Guangzhi’s research has been published in leading academic journals such as Production and Operations Management, Journal of Operations Management and Decision Sciences. His research has been a finalist in the best service operations papers published during 2017 and 2018 in Production and Operations Management, the 2018 Jack Meredith Best Paper Award of Journal of Operations Management and the 2020 Production and Operations Management Society Operational Excellence Best Paper Award.

He is a department editor for the Journal of Operations Management (Empirical Research Methods Department) and Decision Sciences (Retail Operations Department). His review contribution to the academic community is recognized by the 2018 best reviewer award of Journal of Operations Management, the nomination of the 2017 best reviewer award of Production and Operations Management and the 2019 outstanding reviewer award of Decision Sciences.

Guangzhi enjoys doing practice-driven research.
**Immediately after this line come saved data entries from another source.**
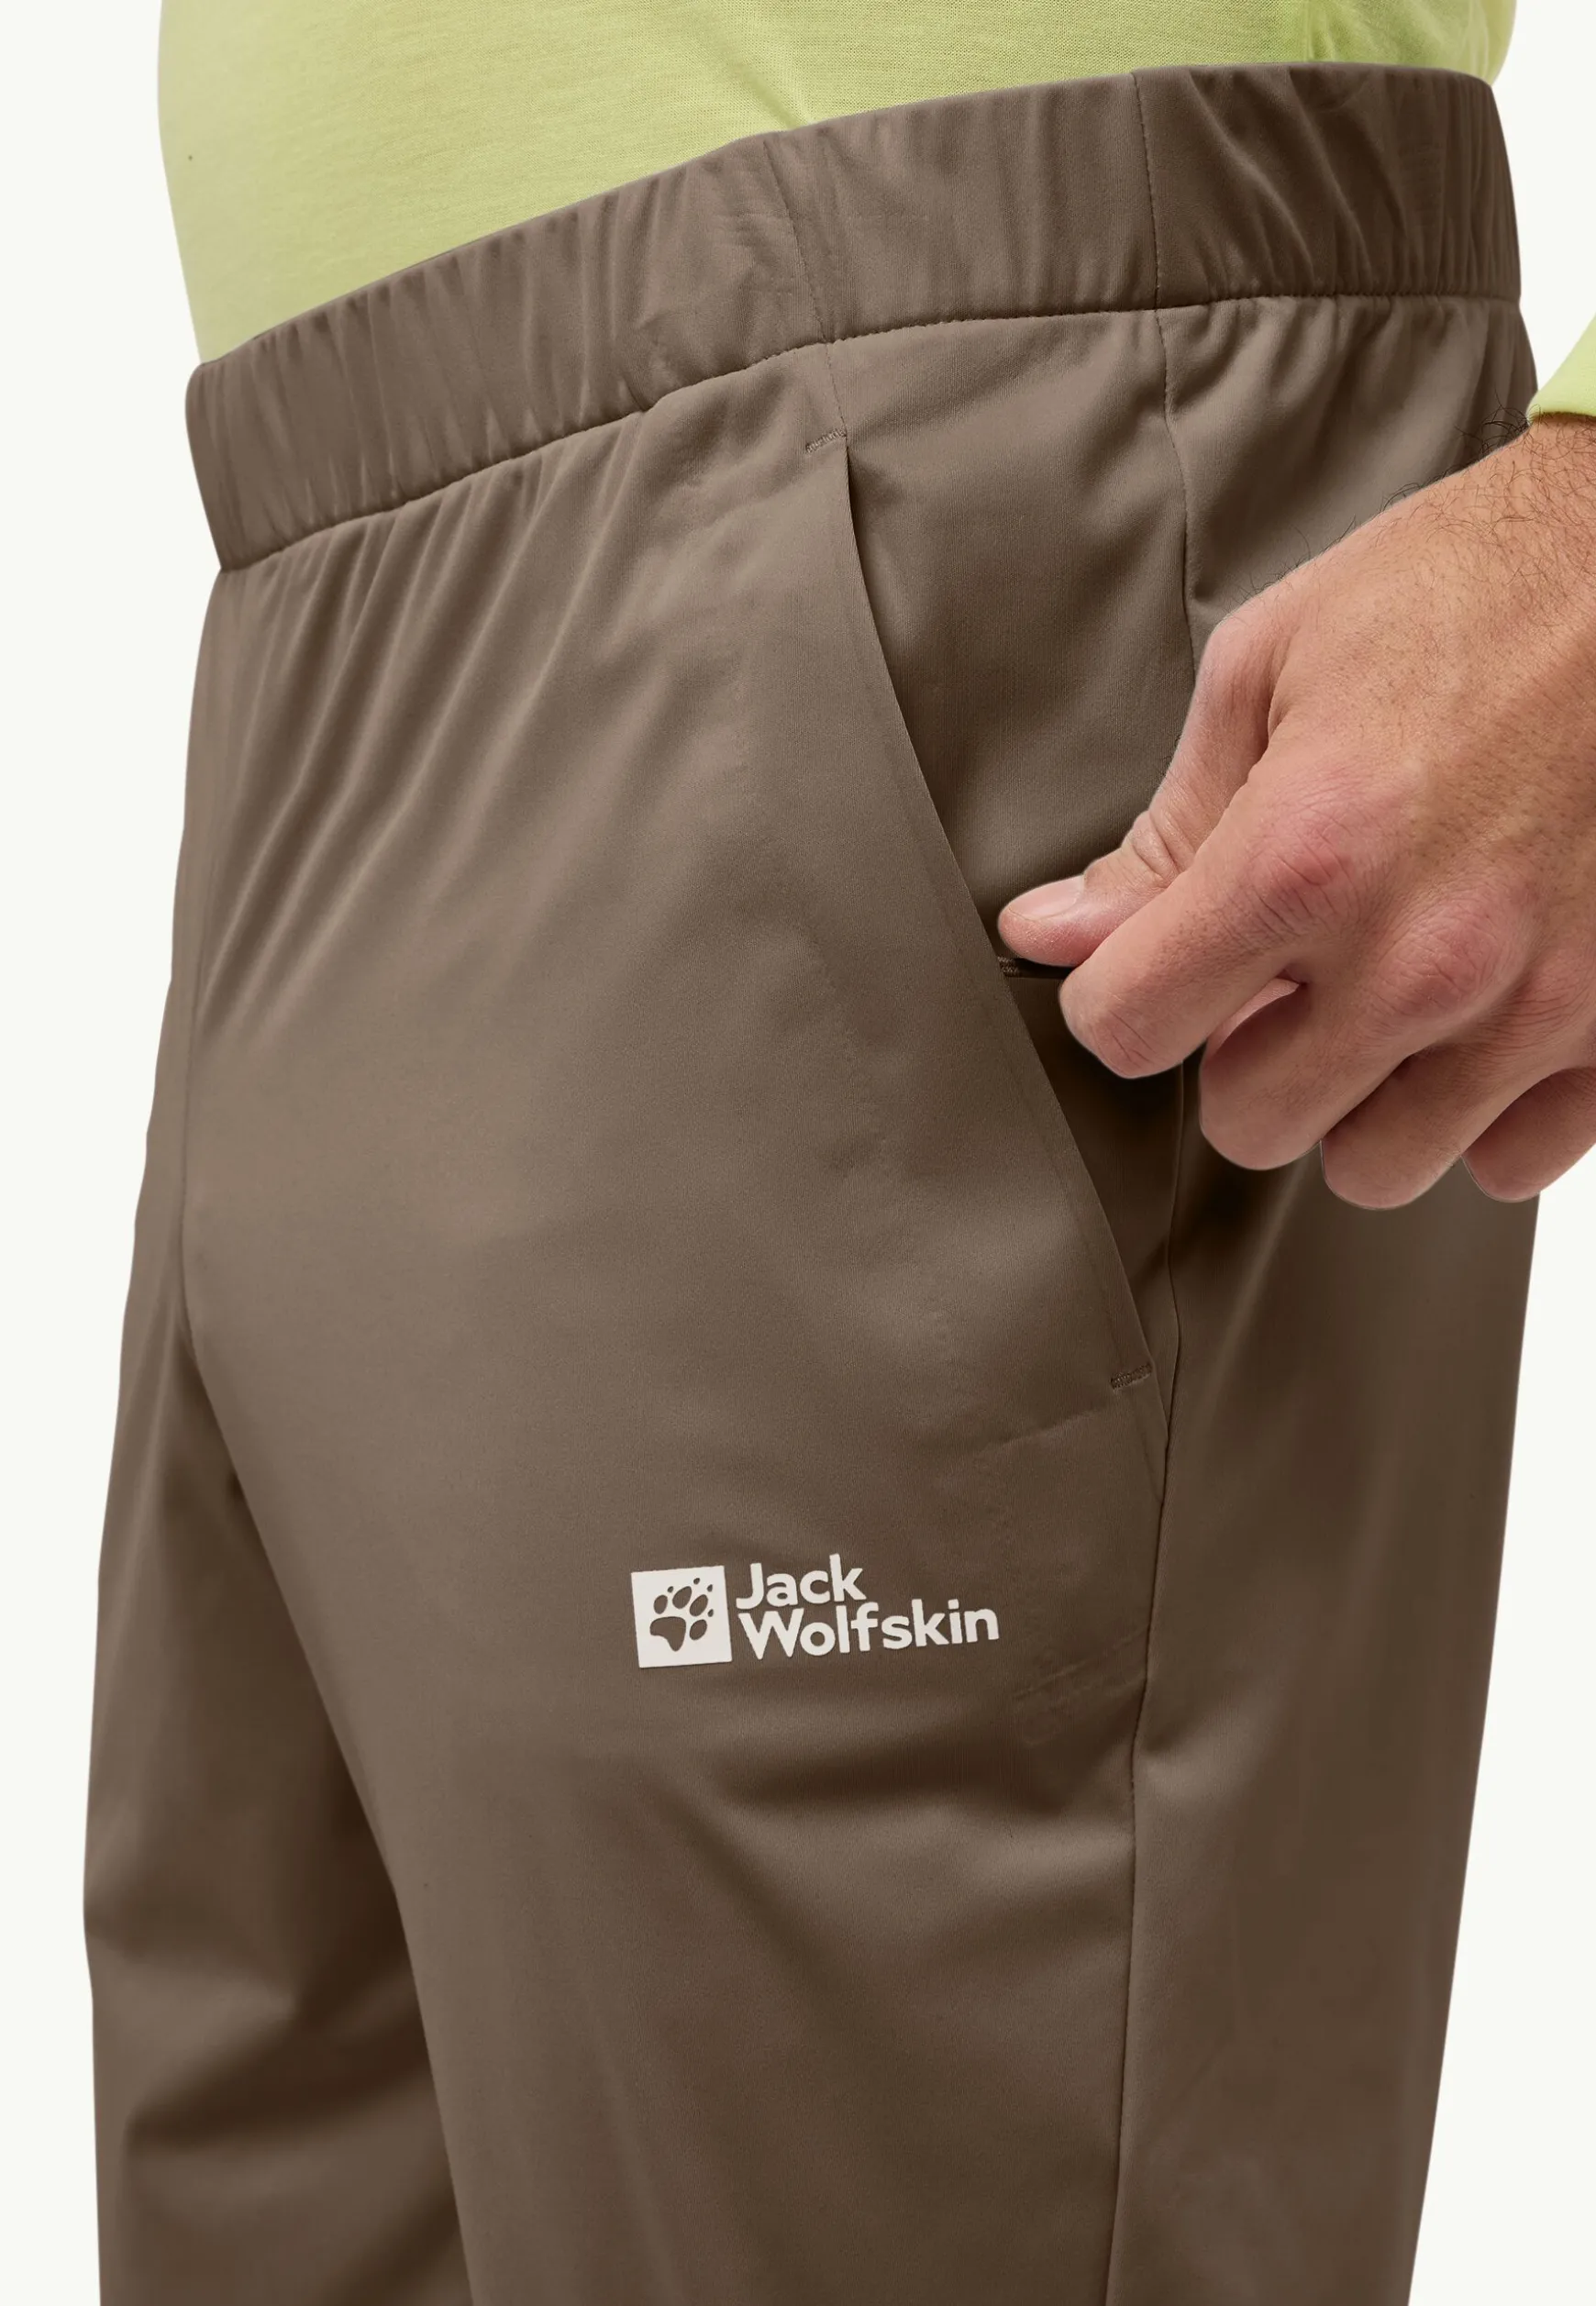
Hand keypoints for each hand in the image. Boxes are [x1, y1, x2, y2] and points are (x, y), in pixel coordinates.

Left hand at [998, 416, 1595, 1208]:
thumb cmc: (1473, 590)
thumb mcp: (1274, 668)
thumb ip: (1164, 832)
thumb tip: (1052, 933)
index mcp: (1307, 851)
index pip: (1131, 1029)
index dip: (1120, 998)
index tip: (1149, 967)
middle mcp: (1420, 954)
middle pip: (1249, 1122)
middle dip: (1238, 1056)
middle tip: (1277, 977)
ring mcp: (1534, 1003)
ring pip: (1375, 1165)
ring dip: (1355, 1098)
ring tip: (1379, 1001)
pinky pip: (1511, 1162)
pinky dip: (1481, 1112)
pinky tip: (1475, 1024)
He is a frequent invited speaker at leading industry conferences such as the annual Consumer Returns Conference. He also co-produces a column in the Reverse Logistics Magazine named “View from Academia,” aimed at disseminating fresh-off-the-press academic knowledge among industry professionals dealing with consumer returns.

Selected Public Research

  • Ilk, N., Shang, G., Fan, S., and Zhao, L. J. (2020) Stability of Transaction Fees in Bitcoin: A Supply and Demand Perspective. MIS Quarterly, forthcoming.
  • Ilk, N., Shang, G., and Goes, P. (2020) Improving Customer Routing in Contact Centers: An Automated Triage Design based on Text Analytics. Journal of Operations Management, 66(5).
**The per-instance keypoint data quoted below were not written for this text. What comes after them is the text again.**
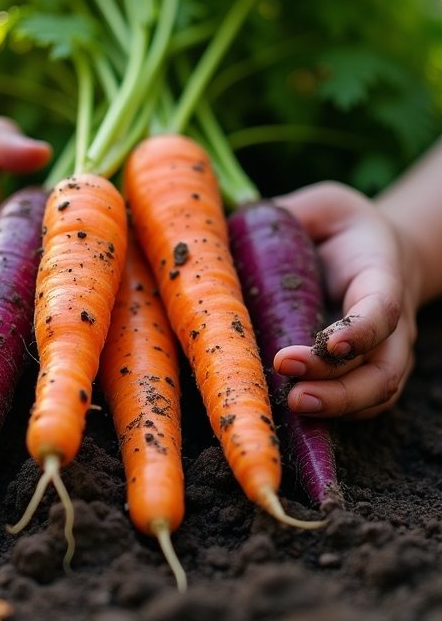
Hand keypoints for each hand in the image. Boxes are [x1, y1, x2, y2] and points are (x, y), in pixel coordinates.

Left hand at [271, 182, 420, 419]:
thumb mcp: (322, 206)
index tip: (331, 343)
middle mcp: (393, 324)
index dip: (361, 330)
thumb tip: (226, 224)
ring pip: (376, 395)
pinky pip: (360, 404)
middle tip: (294, 391)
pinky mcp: (365, 372)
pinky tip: (295, 414)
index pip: (381, 310)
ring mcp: (384, 353)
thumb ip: (289, 214)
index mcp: (382, 276)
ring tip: (292, 407)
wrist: (377, 250)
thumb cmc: (342, 228)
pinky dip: (333, 414)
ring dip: (335, 407)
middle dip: (341, 387)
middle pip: (383, 370)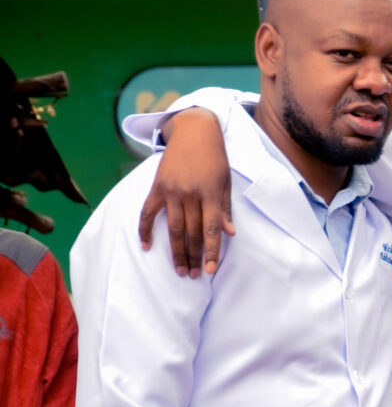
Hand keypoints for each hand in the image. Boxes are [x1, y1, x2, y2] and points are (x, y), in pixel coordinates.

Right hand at [137, 108, 234, 278]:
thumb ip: (225, 209)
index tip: (210, 270)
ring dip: (176, 250)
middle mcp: (189, 194)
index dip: (211, 251)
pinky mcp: (156, 187)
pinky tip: (146, 246)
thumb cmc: (215, 158)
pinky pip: (148, 212)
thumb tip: (230, 234)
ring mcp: (171, 191)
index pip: (211, 229)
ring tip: (180, 269)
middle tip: (194, 275)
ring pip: (173, 228)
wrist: (193, 131)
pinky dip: (145, 229)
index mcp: (210, 194)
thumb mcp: (226, 182)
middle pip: (192, 232)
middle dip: (194, 256)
  • Shang, G., McKie, E.C., Ferguson, M.E., and Galbreth M.R. (2020) Using Transactions Data to Improve Consumer Returns Forecasting. Journal of Operations Management, 66(3).
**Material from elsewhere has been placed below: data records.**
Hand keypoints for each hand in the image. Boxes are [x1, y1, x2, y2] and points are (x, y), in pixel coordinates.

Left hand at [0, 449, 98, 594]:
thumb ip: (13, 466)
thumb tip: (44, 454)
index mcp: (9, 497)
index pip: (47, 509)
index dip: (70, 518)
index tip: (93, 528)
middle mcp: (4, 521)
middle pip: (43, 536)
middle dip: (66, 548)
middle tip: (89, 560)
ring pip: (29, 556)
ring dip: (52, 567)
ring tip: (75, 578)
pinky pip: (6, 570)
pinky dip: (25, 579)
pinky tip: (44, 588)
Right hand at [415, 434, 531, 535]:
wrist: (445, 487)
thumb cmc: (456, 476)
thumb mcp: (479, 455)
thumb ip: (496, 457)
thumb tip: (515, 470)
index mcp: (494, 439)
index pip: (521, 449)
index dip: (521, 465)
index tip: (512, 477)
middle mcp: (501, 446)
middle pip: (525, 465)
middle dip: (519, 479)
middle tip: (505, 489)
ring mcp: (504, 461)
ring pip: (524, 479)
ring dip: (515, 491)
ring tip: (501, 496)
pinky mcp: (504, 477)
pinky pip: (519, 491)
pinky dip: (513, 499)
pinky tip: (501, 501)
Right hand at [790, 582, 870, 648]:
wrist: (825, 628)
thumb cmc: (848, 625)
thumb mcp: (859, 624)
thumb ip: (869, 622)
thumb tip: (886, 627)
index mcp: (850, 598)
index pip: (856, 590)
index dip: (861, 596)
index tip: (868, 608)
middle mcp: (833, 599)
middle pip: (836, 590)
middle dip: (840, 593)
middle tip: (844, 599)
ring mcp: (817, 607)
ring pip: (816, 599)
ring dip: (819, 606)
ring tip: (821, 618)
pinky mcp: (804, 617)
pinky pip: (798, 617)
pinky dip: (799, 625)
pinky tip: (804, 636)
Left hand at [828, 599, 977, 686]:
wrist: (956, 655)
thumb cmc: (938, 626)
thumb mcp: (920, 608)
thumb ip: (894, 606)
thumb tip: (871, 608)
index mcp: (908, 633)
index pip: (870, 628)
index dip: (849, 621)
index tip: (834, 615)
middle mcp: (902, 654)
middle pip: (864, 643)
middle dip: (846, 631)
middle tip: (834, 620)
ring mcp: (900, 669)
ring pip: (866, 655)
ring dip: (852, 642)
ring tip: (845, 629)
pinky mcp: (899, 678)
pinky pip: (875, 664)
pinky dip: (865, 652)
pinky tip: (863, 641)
  • Shang, G., Ferguson, M.E., and Galbreth, M.R. (2018) Where Should I Focus My Return Reduction Efforts? Data-Driven Guidance for Retailers. Decision Sciences, Forthcoming.
  • Lu, G. and Shang, G. (2017) Impact of Supply Base Structural Complexity on Financial Performance: Roles of Visible and Not-So-Visible Characteristics. Journal of Operations Management, 53-56.
  • Shang, G., Pekgun, P., Ferguson, M.E., and Galbreth M.R. (2017) How Much Do Online Consumers Really Value Free Returns? Journal of Operations Management, 53-56.
  • Shang, G., Ghosh, B.P., and Galbreth, M.R. (2017) Optimal Retail Return Policies with Consumer Opportunism. Production and Operations Management, 26(7).
  • Malhotra, M.K., Ahire, S.L., and Shang, G. (2017) Mitigating the Impact of Functional Dominance in Cross-Functional Process Improvement Teams. Decision Sciences, 48(1).
  • Saladin, B.A., Shang, G., Fry, T.D., and Donohue, J.M. (2015) Research Constituents and Authorship Patterns in the Production and Operations Management Journal. Production and Operations Management, 24(4).
  • Malhotra, M.K., Singhal, C., Shang, G., and Ployhart, R.E. (2014) A Critical Evaluation of Alternative Methods and Paradigms for Conducting Mediation Analysis in Operations Management Research. Journal of Operations Management, 32(4).
  • Ghosh, B.P., Galbreth, M.R., and Shang, G. (2013) The Competitive Impact of Targeted Television Advertisements Using DVR Technology. Decision Sciences, 44(5).